● YOUR GOAL
Collect every line of the material below that contains the string "center", matching case exactly.

━━━━━ GIVEN RECORDS ━━━━━

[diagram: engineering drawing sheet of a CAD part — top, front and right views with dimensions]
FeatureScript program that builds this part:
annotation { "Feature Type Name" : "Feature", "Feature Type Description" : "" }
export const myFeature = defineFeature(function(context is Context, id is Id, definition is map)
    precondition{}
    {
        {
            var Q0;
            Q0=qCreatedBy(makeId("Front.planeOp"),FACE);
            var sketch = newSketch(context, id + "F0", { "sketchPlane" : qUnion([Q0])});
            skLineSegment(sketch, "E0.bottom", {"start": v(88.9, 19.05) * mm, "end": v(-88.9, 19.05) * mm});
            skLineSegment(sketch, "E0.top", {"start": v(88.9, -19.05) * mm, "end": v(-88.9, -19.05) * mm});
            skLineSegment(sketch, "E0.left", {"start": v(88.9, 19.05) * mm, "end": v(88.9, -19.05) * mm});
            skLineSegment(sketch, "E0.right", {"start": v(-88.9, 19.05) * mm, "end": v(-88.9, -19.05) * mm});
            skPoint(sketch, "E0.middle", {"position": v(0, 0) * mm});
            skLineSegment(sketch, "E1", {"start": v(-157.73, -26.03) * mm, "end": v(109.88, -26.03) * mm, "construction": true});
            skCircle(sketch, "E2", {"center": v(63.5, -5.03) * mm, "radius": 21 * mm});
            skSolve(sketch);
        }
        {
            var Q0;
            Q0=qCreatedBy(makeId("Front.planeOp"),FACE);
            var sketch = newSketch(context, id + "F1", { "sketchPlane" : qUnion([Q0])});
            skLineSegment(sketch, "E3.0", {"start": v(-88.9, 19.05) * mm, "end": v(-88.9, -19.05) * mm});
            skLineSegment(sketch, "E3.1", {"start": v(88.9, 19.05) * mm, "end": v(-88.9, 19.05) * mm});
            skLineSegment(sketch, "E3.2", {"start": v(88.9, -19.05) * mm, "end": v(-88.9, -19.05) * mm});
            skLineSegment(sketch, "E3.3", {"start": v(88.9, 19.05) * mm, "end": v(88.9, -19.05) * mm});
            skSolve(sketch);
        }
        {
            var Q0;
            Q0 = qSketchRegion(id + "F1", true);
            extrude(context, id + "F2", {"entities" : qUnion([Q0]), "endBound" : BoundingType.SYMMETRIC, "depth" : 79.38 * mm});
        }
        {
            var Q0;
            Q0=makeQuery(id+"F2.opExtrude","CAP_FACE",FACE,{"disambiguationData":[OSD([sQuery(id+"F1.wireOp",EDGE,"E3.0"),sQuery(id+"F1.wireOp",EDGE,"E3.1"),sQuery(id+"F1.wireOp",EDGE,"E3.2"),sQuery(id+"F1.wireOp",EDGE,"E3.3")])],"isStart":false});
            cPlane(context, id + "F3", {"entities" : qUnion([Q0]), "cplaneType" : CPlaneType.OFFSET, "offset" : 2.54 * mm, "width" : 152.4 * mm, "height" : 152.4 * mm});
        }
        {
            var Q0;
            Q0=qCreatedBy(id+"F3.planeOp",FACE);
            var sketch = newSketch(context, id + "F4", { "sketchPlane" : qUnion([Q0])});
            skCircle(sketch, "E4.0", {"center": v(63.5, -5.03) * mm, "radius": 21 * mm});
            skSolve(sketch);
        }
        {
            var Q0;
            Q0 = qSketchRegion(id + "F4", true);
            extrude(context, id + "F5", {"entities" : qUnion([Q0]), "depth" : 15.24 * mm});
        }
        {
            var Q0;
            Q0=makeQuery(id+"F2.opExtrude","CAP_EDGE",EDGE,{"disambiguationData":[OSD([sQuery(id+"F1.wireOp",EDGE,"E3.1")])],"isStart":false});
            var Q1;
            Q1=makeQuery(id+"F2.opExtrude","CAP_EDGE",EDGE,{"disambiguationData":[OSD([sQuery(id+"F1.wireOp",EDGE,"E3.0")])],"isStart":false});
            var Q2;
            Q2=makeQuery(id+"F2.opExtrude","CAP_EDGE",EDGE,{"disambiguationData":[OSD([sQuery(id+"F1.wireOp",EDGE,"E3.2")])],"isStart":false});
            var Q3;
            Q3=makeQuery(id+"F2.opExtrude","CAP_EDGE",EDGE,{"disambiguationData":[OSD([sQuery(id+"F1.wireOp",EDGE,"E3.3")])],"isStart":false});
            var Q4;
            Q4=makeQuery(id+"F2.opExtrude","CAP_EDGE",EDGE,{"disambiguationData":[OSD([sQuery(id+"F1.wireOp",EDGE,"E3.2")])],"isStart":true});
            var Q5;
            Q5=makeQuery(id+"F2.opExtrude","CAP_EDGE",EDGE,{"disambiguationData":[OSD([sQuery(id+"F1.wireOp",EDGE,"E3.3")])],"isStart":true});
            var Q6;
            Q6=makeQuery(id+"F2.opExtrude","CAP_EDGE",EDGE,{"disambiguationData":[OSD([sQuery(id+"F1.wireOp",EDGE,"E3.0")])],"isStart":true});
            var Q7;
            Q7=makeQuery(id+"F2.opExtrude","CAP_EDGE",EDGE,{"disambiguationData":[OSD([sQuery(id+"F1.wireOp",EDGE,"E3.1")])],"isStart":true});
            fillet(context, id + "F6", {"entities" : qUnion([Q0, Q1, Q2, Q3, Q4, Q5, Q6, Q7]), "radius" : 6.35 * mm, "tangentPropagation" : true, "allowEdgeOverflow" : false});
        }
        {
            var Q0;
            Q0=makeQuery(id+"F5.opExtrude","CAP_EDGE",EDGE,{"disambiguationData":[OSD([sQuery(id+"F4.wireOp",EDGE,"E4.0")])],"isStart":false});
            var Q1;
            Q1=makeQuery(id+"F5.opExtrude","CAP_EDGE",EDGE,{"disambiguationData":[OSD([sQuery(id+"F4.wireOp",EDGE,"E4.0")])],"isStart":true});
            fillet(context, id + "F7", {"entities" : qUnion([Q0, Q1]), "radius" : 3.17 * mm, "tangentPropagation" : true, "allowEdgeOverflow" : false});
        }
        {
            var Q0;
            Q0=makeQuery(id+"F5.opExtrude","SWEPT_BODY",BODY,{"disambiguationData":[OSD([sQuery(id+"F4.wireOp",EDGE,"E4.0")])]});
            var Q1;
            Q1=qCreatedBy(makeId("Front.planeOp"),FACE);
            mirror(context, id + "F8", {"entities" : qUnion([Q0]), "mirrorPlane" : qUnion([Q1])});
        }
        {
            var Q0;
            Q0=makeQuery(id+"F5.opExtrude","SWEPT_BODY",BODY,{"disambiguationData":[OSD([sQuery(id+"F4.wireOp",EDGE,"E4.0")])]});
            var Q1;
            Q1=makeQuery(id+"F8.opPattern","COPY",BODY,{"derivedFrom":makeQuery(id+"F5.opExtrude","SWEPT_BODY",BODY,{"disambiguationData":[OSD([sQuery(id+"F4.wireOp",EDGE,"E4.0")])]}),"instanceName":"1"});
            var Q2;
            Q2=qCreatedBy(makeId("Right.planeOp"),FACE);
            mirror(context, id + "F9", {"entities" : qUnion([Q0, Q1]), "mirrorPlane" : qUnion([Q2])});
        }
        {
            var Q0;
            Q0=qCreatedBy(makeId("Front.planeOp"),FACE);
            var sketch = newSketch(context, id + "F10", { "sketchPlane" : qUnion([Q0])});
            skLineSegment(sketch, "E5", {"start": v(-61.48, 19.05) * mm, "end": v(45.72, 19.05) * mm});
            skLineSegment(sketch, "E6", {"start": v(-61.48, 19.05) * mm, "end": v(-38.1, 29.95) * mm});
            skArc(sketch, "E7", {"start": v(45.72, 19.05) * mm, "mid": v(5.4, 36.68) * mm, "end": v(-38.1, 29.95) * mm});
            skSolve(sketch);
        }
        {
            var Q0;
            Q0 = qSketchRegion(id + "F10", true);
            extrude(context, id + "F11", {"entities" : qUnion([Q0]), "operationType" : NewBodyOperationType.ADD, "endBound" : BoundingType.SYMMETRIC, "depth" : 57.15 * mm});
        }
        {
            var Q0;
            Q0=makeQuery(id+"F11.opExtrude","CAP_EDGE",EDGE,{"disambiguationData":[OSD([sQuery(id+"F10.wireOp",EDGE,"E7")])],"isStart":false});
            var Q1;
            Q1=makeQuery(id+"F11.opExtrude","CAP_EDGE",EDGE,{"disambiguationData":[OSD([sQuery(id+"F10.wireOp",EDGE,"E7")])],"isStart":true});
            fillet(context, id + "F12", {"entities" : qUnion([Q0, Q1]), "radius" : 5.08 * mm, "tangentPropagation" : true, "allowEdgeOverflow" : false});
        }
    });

━━━━━

● ANSWER TO THE PROBLEM
            skCircle(sketch, "E2", {"center": v(63.5, -5.03) * mm, "radius": 21 * mm});
            skCircle(sketch, "E4.0", {"center": v(63.5, -5.03) * mm, "radius": 21 * mm});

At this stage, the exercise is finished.